Logically, I think that if our brains are powerful enough to make us worry about all of these things, whatever they are, it’s also powerful enough for us to STOP worrying about all of them too. It’s a superpower in a way. Anxiety, depression, they’re all sort of superpowers, you just have to learn to harness them.
I can honestly say, all these years later (I’m 46 now), I have never had anxiety in the same way since. NEVER. If I start to feel edgy and overpowered, I write out the list – as above. And then I go through it, one by one, really methodically. And anything I can fix right away, I fix as soon as I can. I put it all into perspective. And it always ALWAYS helps. I’ve never been overpowered in the same way again. I know the warning signs and I figure it out myself. And that won’t work for everyone, it might well not work for you, but the more of us that share it and share how we cope with it, well, the better it is for everyone else.
So there we are. That’s what happened with me all those years ago. Very short version (even though this feels a long letter, sorry about that). It was a hard thing to go through but I’m glad I did in a way. For lots of reasons. Partly because it’s who I am and partly because a tendency to worry helps me in lots of ways, it means that when I’m editing, I have a good attention to detail, it means that I check things more closely. It means that I rehearse things in my head a lot, like when I run writing workshops and so on, so it means that I anticipate, predict, and can deal with uncertainty as I’ve already sort of dealt with it in my head beforehand. It also means I face up to things too. No-one else is going to redraft my book. Just me. It makes me get on with stuff in a way that a lot of other people don’t. So I do see it as a bit of a superpower in a way, the silver lining to the dark cloud of anxiety.

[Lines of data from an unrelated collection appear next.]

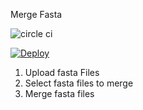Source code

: Merge Fasta

![circle ci](https://circleci.com/gh/t-oginogin/merge_fasta.svg?style=shield)

[![Deploy](https://www.herokucdn.com/deploy/button.png)](https://heroku.com/deploy)

1. Upload fasta Files
2. Select fasta files to merge
3. Merge fasta files
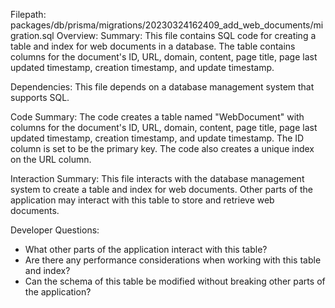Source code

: Filepath: packages/db/prisma/migrations/20230324162409_add_web_documents/migration.sql
Overview: Summary:
This file contains SQL code for creating a table and index for web documents in a database. The table contains columns for the document's ID, URL, domain, content, page title, page last updated timestamp, creation timestamp, and update timestamp.

Dependencies:
This file depends on a database management system that supports SQL.

Code Summary:
The code creates a table named "WebDocument" with columns for the document's ID, URL, domain, content, page title, page last updated timestamp, creation timestamp, and update timestamp. The ID column is set to be the primary key. The code also creates a unique index on the URL column.

Interaction Summary:
This file interacts with the database management system to create a table and index for web documents. Other parts of the application may interact with this table to store and retrieve web documents.

Developer Questions:
- What other parts of the application interact with this table?
- Are there any performance considerations when working with this table and index?
- Can the schema of this table be modified without breaking other parts of the application?

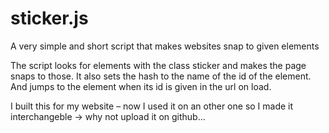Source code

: sticker.js
==========

A very simple and short script that makes websites snap to given elements

The script looks for elements with the class sticker and makes the page snaps to those.
It also sets the hash to the name of the id of the element. And jumps to the element when its id 
is given in the url on load.

I built this for my website – now I used it on an other one so I made it interchangeble -> why not upload it on github…
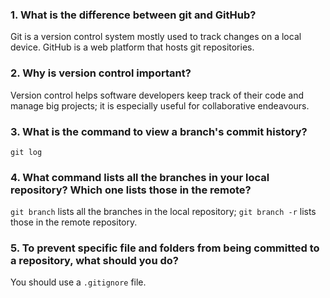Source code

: ### 1. What is the difference between git and GitHub?

Git is a version control system mostly used to track changes on a local device. GitHub is a web platform that hosts git repositories.

### 2. Why is version control important?

Version control helps software developers keep track of their code and manage big projects; it is especially useful for collaborative endeavours.

### 3. What is the command to view a branch's commit history?

`git log`

### 4. What command lists all the branches in your local repository? Which one lists those in the remote?

`git branch` lists all the branches in the local repository; `git branch -r` lists those in the remote repository.

### 5. To prevent specific file and folders from being committed to a repository, what should you do?

You should use a `.gitignore` file.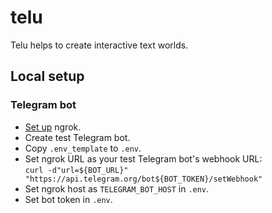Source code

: # telu

Telu helps to create interactive text worlds.

## Local setup

### Telegram bot

* [Set up](https://dashboard.ngrok.com/get-started/setup) ngrok.
* Create test Telegram bot.
* Copy `.env_template` to `.env`.
* Set ngrok URL as your test Telegram bot's webhook URL:  
`curl -d"url=${BOT_URL}" "https://api.telegram.org/bot${BOT_TOKEN}/setWebhook"`
* Set ngrok host as `TELEGRAM_BOT_HOST` in `.env`.
* Set bot token in `.env`.
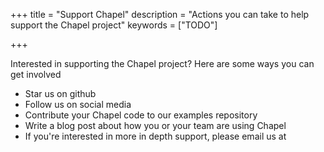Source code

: +++
title = "Support Chapel"
description = "Actions you can take to help support the Chapel project"
keywords = ["TODO"]

+++

Interested in supporting the Chapel project? Here are some ways you can get involved

- Star us on github
- Follow us on social media
- Contribute your Chapel code to our examples repository
- Write a blog post about how you or your team are using Chapel
- If you're interested in more in depth support, please email us at <email>
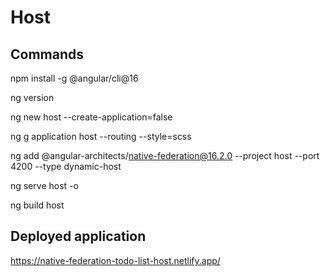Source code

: # Host

## Commands

npm install -g @angular/cli@16

ng version

ng new host --create-application=false

ng g application host --routing --style=scss

ng add @angular-architects/native-federation@16.2.0 --project host --port 4200 --type dynamic-host

ng serve host -o

ng build host

## Deployed application

https://native-federation-todo-list-host.netlify.app/

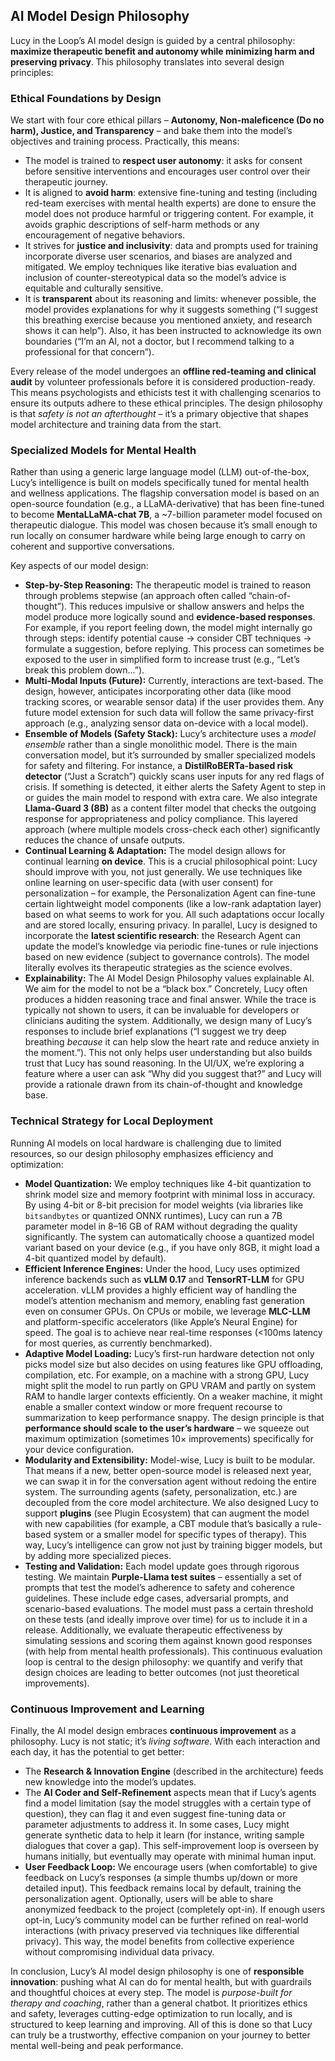 ## AI Model Design Philosophy

Lucy in the Loop’s AI model design is guided by a central philosophy: **maximize therapeutic benefit and autonomy while minimizing harm and preserving privacy**. This philosophy translates into several design principles:

### Ethical Foundations by Design

We start with four core ethical pillars – **Autonomy, Non-maleficence (Do no harm), Justice, and Transparency** – and bake them into the model’s objectives and training process. Practically, this means:

* The model is trained to **respect user autonomy**: it asks for consent before sensitive interventions and encourages user control over their therapeutic journey.
* It is aligned to **avoid harm**: extensive fine-tuning and testing (including red-team exercises with mental health experts) are done to ensure the model does not produce harmful or triggering content. For example, it avoids graphic descriptions of self-harm methods or any encouragement of negative behaviors.
* It strives for **justice and inclusivity**: data and prompts used for training incorporate diverse user scenarios, and biases are analyzed and mitigated. We employ techniques like iterative bias evaluation and inclusion of counter-stereotypical data so the model’s advice is equitable and culturally sensitive.
* It is **transparent** about its reasoning and limits: whenever possible, the model provides explanations for why it suggests something (“I suggest this breathing exercise because you mentioned anxiety, and research shows it can help”). Also, it has been instructed to acknowledge its own boundaries (“I’m an AI, not a doctor, but I recommend talking to a professional for that concern”).

Every release of the model undergoes an **offline red-teaming and clinical audit** by volunteer professionals before it is considered production-ready. This means psychologists and ethicists test it with challenging scenarios to ensure its outputs adhere to these ethical principles. The design philosophy is that *safety is not an afterthought* – it’s a primary objective that shapes model architecture and training data from the start.

### Specialized Models for Mental Health

Rather than using a generic large language model (LLM) out-of-the-box, Lucy’s intelligence is built on models specifically tuned for mental health and wellness applications. The flagship conversation model is based on an open-source foundation (e.g., a LLaMA-derivative) that has been fine-tuned to become **MentaLLaMA-chat 7B**, a \~7-billion parameter model focused on therapeutic dialogue. This model was chosen because it’s small enough to run locally on consumer hardware while being large enough to carry on coherent and supportive conversations.

Key aspects of our model design:

* **Step-by-Step Reasoning:** The therapeutic model is trained to reason through problems stepwise (an approach often called “chain-of-thought”). This reduces impulsive or shallow answers and helps the model produce more logically sound and **evidence-based responses**. For example, if you report feeling down, the model might internally go through steps: identify potential cause -> consider CBT techniques -> formulate a suggestion, before replying. This process can sometimes be exposed to the user in simplified form to increase trust (e.g., “Let’s break this problem down…”).
* **Multi-Modal Inputs (Future):** Currently, interactions are text-based. The design, however, anticipates incorporating other data (like mood tracking scores, or wearable sensor data) if the user provides them. Any future model extension for such data will follow the same privacy-first approach (e.g., analyzing sensor data on-device with a local model).
* **Ensemble of Models (Safety Stack):** Lucy’s architecture uses a *model ensemble* rather than a single monolithic model. There is the main conversation model, but it’s surrounded by smaller specialized models for safety and filtering. For instance, a **DistilRoBERTa-based risk detector** (“Just a Scratch”) quickly scans user inputs for any red flags of crisis. If something is detected, it either alerts the Safety Agent to step in or guides the main model to respond with extra care. We also integrate **Llama-Guard 3 (8B)** as a content filter model that checks the outgoing response for appropriateness and policy compliance. This layered approach (where multiple models cross-check each other) significantly reduces the chance of unsafe outputs.
* **Continual Learning & Adaptation:** The model design allows for continual learning **on device**. This is a crucial philosophical point: Lucy should improve with you, not just generally. We use techniques like online learning on user-specific data (with user consent) for personalization – for example, the Personalization Agent can fine-tune certain lightweight model components (like a low-rank adaptation layer) based on what seems to work for you. All such adaptations occur locally and are stored locally, ensuring privacy. In parallel, Lucy is designed to incorporate the **latest scientific research**: the Research Agent can update the model’s knowledge via periodic fine-tunes or rule injections based on new evidence (subject to governance controls). The model literally evolves its therapeutic strategies as the science evolves.
* **Explainability:** The AI Model Design Philosophy values explainable AI. We aim for the model to not be a “black box.” Concretely, Lucy often produces a hidden reasoning trace and final answer. While the trace is typically not shown to users, it can be invaluable for developers or clinicians auditing the system. Additionally, we design many of Lucy’s responses to include brief explanations (“I suggest we try deep breathing *because* it can help slow the heart rate and reduce anxiety in the moment.”). This not only helps user understanding but also builds trust that Lucy has sound reasoning. In the UI/UX, we’re exploring a feature where a user can ask “Why did you suggest that?” and Lucy will provide a rationale drawn from its chain-of-thought and knowledge base.

### Technical Strategy for Local Deployment

Running AI models on local hardware is challenging due to limited resources, so our design philosophy emphasizes efficiency and optimization:

* **Model Quantization:** We employ techniques like 4-bit quantization to shrink model size and memory footprint with minimal loss in accuracy. By using 4-bit or 8-bit precision for model weights (via libraries like `bitsandbytes` or quantized ONNX runtimes), Lucy can run a 7B parameter model in 8–16 GB of RAM without degrading the quality significantly. The system can automatically choose a quantized model variant based on your device (e.g., if you have only 8GB, it might load a 4-bit quantized model by default).
* **Efficient Inference Engines:** Under the hood, Lucy uses optimized inference backends such as **vLLM 0.17** and **TensorRT-LLM** for GPU acceleration. vLLM provides a highly efficient way of handling the model’s attention mechanism and memory, enabling fast generation even on consumer GPUs. On CPUs or mobile, we leverage **MLC-LLM** and platform-specific accelerators (like Apple’s Neural Engine) for speed. The goal is to achieve near real-time responses (<100ms latency for most queries, as currently benchmarked).
* **Adaptive Model Loading:** Lucy’s first-run hardware detection not only picks model size but also decides on using features like GPU offloading, compilation, etc. For example, on a machine with a strong GPU, Lucy might split the model to run partly on GPU VRAM and partly on system RAM to handle larger contexts efficiently. On a weaker machine, it might enable a smaller context window or more frequent recourse to summarization to keep performance snappy. The design principle is that **performance should scale to the user’s hardware** – we squeeze out maximum optimization (sometimes 10× improvements) specifically for your device configuration.
* **Modularity and Extensibility:** Model-wise, Lucy is built to be modular. That means if a new, better open-source model is released next year, we can swap it in for the conversation agent without redoing the entire system. The surrounding agents (safety, personalization, etc.) are decoupled from the core model architecture. We also designed Lucy to support **plugins** (see Plugin Ecosystem) that can augment the model with new capabilities (for example, a CBT module that’s basically a rule-based system or a smaller model for specific types of therapy). This way, Lucy’s intelligence can grow not just by training bigger models, but by adding more specialized pieces.
* **Testing and Validation:** Each model update goes through rigorous testing. We maintain **Purple-Llama test suites** – essentially a set of prompts that test the model’s adherence to safety and coherence guidelines. These include edge cases, adversarial prompts, and scenario-based evaluations. The model must pass a certain threshold on these tests (and ideally improve over time) for us to include it in a release. Additionally, we evaluate therapeutic effectiveness by simulating sessions and scoring them against known good responses (with help from mental health professionals). This continuous evaluation loop is central to the design philosophy: we quantify and verify that design choices are leading to better outcomes (not just theoretical improvements).

### Continuous Improvement and Learning

Finally, the AI model design embraces **continuous improvement** as a philosophy. Lucy is not static; it’s *living software*. With each interaction and each day, it has the potential to get better:

* The **Research & Innovation Engine** (described in the architecture) feeds new knowledge into the model’s updates.
* The **AI Coder and Self-Refinement** aspects mean that if Lucy’s agents find a model limitation (say the model struggles with a certain type of question), they can flag it and even suggest fine-tuning data or parameter adjustments to address it. In some cases, Lucy might generate synthetic data to help it learn (for instance, writing sample dialogues that cover a gap). This self-improvement loop is overseen by humans initially, but eventually may operate with minimal human input.
* **User Feedback Loop:** We encourage users (when comfortable) to give feedback on Lucy’s responses (a simple thumbs up/down or more detailed input). This feedback remains local by default, training the personalization agent. Optionally, users will be able to share anonymized feedback to the project (completely opt-in). If enough users opt-in, Lucy’s community model can be further refined on real-world interactions (with privacy preserved via techniques like differential privacy). This way, the model benefits from collective experience without compromising individual data privacy.

In conclusion, Lucy’s AI model design philosophy is one of **responsible innovation**: pushing what AI can do for mental health, but with guardrails and thoughtful choices at every step. The model is *purpose-built for therapy and coaching*, rather than a general chatbot. It prioritizes ethics and safety, leverages cutting-edge optimization to run locally, and is structured to keep learning and improving. All of this is done so that Lucy can truly be a trustworthy, effective companion on your journey to better mental well-being and peak performance.
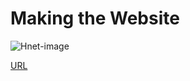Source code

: # Making the Website

![Hnet-image](https://user-images.githubusercontent.com/68671796/107785462-f5694580-6d8f-11eb-8dc4-2920403dc89d.gif)


[URL](https://jaewonce.github.io/)
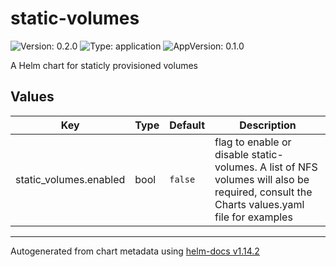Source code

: # static-volumes

![Version: 0.2.0](https://img.shields.io/badge/Version-0.2.0-informational?style=flat-square) ![Type: application](https://img.shields.io/badge/Type-application-informational?style=flat-square) ![AppVersion: 0.1.0](https://img.shields.io/badge/AppVersion-0.1.0-informational?style=flat-square)

A Helm chart for staticly provisioned volumes

## Values

| Key | Type | Default | Description |
|-----|------|---------|-------------|
| static_volumes.enabled | bool | `false` | flag to enable or disable static-volumes. A list of NFS volumes will also be required, consult the Charts values.yaml file for examples |

----------------------------------------------
Autogenerated from chart metadata using [helm-docs v1.14.2](https://github.com/norwoodj/helm-docs/releases/v1.14.2)
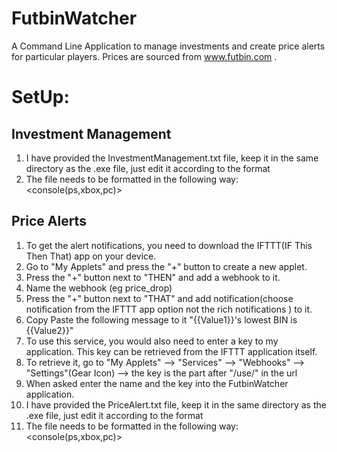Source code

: # FutbinWatcher
A Command Line Application to manage investments and create price alerts for particular players. Prices are sourced from www.futbin.com .

# SetUp:

## Investment Management
1)  I have provided the InvestmentManagement.txt file, keep it in the same directory as the .exe file, just edit it according to the format
2)  The file needs to be formatted in the following way: <playerurl> <costPrice> <playerQuantity> <console(ps,xbox,pc)> 

## Price Alerts
1)  To get the alert notifications, you need to download the IFTTT(IF This Then That) app on your device.
2)  Go to "My Applets" and press the "+" button to create a new applet.
3)  Press the "+" button next to "THEN" and add a webhook to it.
4)  Name the webhook (eg price_drop)
5)  Press the "+" button next to "THAT" and add notification(choose notification from the IFTTT app option not the rich notifications ) to     it.
6)  Copy Paste the following message to it "{{Value1}}'s lowest BIN is {{Value2}}"
7)  To use this service, you would also need to enter a key to my application. This key can be retrieved from the IFTTT application itself.
8)  To retrieve it, go to "My Applets" --> "Services" --> "Webhooks" --> "Settings"(Gear Icon) --> the key is the part after "/use/" in the     url
9)  When asked enter the name and the key into the FutbinWatcher application.
10) I have provided the PriceAlert.txt file, keep it in the same directory as the .exe file, just edit it according to the format
11) The file needs to be formatted in the following way: <playerurl> <console(ps,xbox,pc)> <targetPrice>
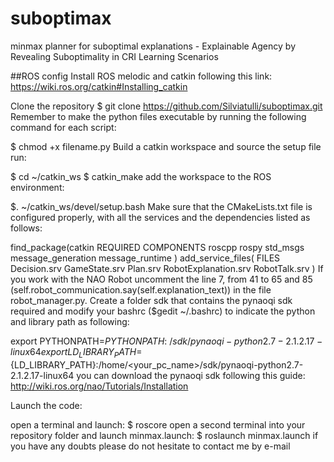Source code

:# suboptimax
minmax planner for suboptimal explanations - Explainable Agency by Revealing Suboptimality in CRI Learning Scenarios

##ROS config
Install ROS melodic and catkin following this link: https://wiki.ros.org/catkin#Installing_catkin

Clone the repository
$ git clone https://github.com/Silviatulli/suboptimax.git
Remember to make the python files executable by running the following command for each script:

$ chmod +x filename.py
Build a catkin workspace and source the setup file run:

$ cd ~/catkin_ws
$ catkin_make
add the workspace to the ROS environment:

$. ~/catkin_ws/devel/setup.bash
Make sure that the CMakeLists.txt file is configured properly, with all the services and the dependencies listed as follows:

find_package(catkin REQUIRED COMPONENTS roscpp rospy std_msgs message_generation message_runtime )
add_service_files( FILES Decision.srv GameState.srv Plan.srv RobotExplanation.srv RobotTalk.srv )
If you work with the NAO Robot uncomment the line 7, from 41 to 65 and 85 (self.robot_communication.say(self.explanation_text)) in the file robot_manager.py. Create a folder sdk that contains the pynaoqi sdk required and modify your bashrc ($gedit ~/.bashrc) to indicate the python and library path as following:

export PYTHONPATH=$PYTHONPATH:~/sdk/pynaoqi-python2.7-2.1.2.17-linux64
export LD_LIBRARY_PATH=${LD_LIBRARY_PATH}:/home/<your_pc_name>/sdk/pynaoqi-python2.7-2.1.2.17-linux64
you can download the pynaoqi sdk following this guide: http://wiki.ros.org/nao/Tutorials/Installation

Launch the code:

open a terminal and launch: $ roscore
open a second terminal into your repository folder and launch minmax.launch: $ roslaunch minmax.launch
if you have any doubts please do not hesitate to contact me by e-mail
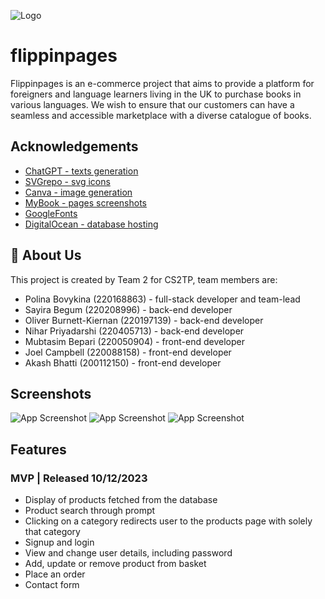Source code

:![Logo](https://i.postimg.cc/bvSyKtcP/No-text-white-logo.png)


# flippinpages

Flippinpages is an e-commerce project that aims to provide a platform for foreigners and language learners living in the UK to purchase books in various languages. We wish to ensure that our customers can have a seamless and accessible marketplace with a diverse catalogue of books. 

## Acknowledgements

 - [ChatGPT - texts generation](https://chat.openai.com/)
 - [SVGrepo - svg icons](https://www.svgrepo.com/)
 - [Canva - image generation](https://www.canva.com/ai-image-generator/)
 - [MyBook - pages screenshots](https://mybook.ru/)
 - [GoogleFonts](https://fonts.google.com/)
 - [DigitalOcean - database hosting](https://cloud.digitalocean.com/admin_locked)


## 🚀 About Us

This project is created by Team 2 for CS2TP, team members are:

- Polina Bovykina (220168863) - full-stack developer and team-lead
- Sayira Begum (220208996) - back-end developer
- Oliver Burnett-Kiernan (220197139) - back-end developer
- Nihar Priyadarshi (220405713) - back-end developer 
- Mubtasim Bepari (220050904) - front-end developer
- Joel Campbell (220088158) - front-end developer
- Akash Bhatti (200112150) - front-end developer


## Screenshots

![App Screenshot](https://i.postimg.cc/pLsTZ9Mb/Screenshot-2023-12-09-at-16-29-40.jpg)
![App Screenshot](https://i.postimg.cc/3x8NmX6F/Screenshot-2023-12-09-at-16-29-59.jpg)
![App Screenshot](https://i.postimg.cc/Fsg1YWPK/Screenshot-2023-12-09-at-16-30-28.jpg)

## Features
### MVP | Released 10/12/2023
- Display of products fetched from the database
- Product search through prompt
- Clicking on a category redirects user to the products page with solely that category
- Signup and login
- View and change user details, including password
- Add, update or remove product from basket 
- Place an order
- Contact form


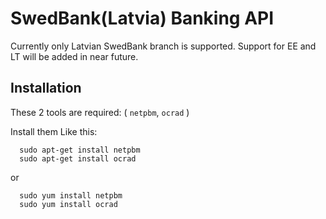 # SwedBank(Latvia) Banking API
Currently only Latvian SwedBank branch is supported. 
Support for EE and LT will be added in near future.

Installation
-------------

These 2 tools are required: ( `netpbm`, `ocrad` )

Install them Like this:

      sudo apt-get install netpbm
      sudo apt-get install ocrad

or

      sudo yum install netpbm
      sudo yum install ocrad

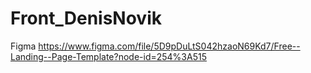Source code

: # Front_DenisNovik

Figma https://www.figma.com/file/5D9pDuLtS042hzaoN69Kd7/Free--Landing--Page-Template?node-id=254%3A515
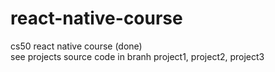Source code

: # react-native-course
cs50 react native course  (done)  
see projects source code in branh project1, project2, project3
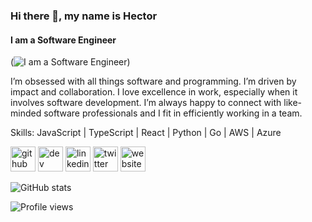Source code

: ### Hi there 👋, my name is Hector
#### I am a Software Engineer
(![I am a Software Engineer](https://cdn.jsdelivr.net/gh/devicons/devicon/icons/javascript/javascript-plain.svg))

I’m obsessed with all things software and programming. I’m driven by impact and collaboration. I love excellence in work, especially when it involves software development. I’m always happy to connect with like-minded software professionals and I fit in efficiently working in a team.

Skills: JavaScript | TypeScript | React | Python | Go | AWS | Azure



[<img src='https://cdn.jsdelivr.net/npm/simple-icons@3.0.1/icons/github.svg' alt='github' height='40'>](https://github.com/hector-munachi)  [<img src='https://cdn.jsdelivr.net/npm/simple-icons@3.0.1/icons/hashnode.svg' alt='dev' height='40'>](https://hectormunachi.hashnode.dev/)  [<img src='https://cdn.jsdelivr.net/npm/simple-icons@3.0.1/icons/linkedin.svg' alt='linkedin' height='40'>](https://www.linkedin.com/in/https://www.linkedin.com/in/hector-munachi-852341181/)  [<img src='https://cdn.jsdelivr.net/npm/simple-icons@3.0.1/icons/twitter.svg' alt='twitter' height='40'>](https://twitter.com/https://twitter.com/avestereo)  [<img src='https://cdn.jsdelivr.net/npm/simple-icons@3.0.1/icons/icloud.svg' alt='website' height='40'>](https://ehm.netlify.app/)  

![GitHub stats](https://github-readme-stats.vercel.app/api?username=hector-munachi&show_icons=true)  

![Profile views](https://gpvc.arturio.dev/hector-munachi)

Like me, you’ve got a great mum and great family support. That will help enormously. As will your unbelievably cute dog.
Lots of love to you dear Daisy. Please know that you’re not alone in battling the beast of anxiety. And I hope some of this is useful in some shape or form. Deep breaths. Try the list, it might work for you, it might not, but it’s really helped me a lot over the years.
You will harness the beast, you know. You absolutely will.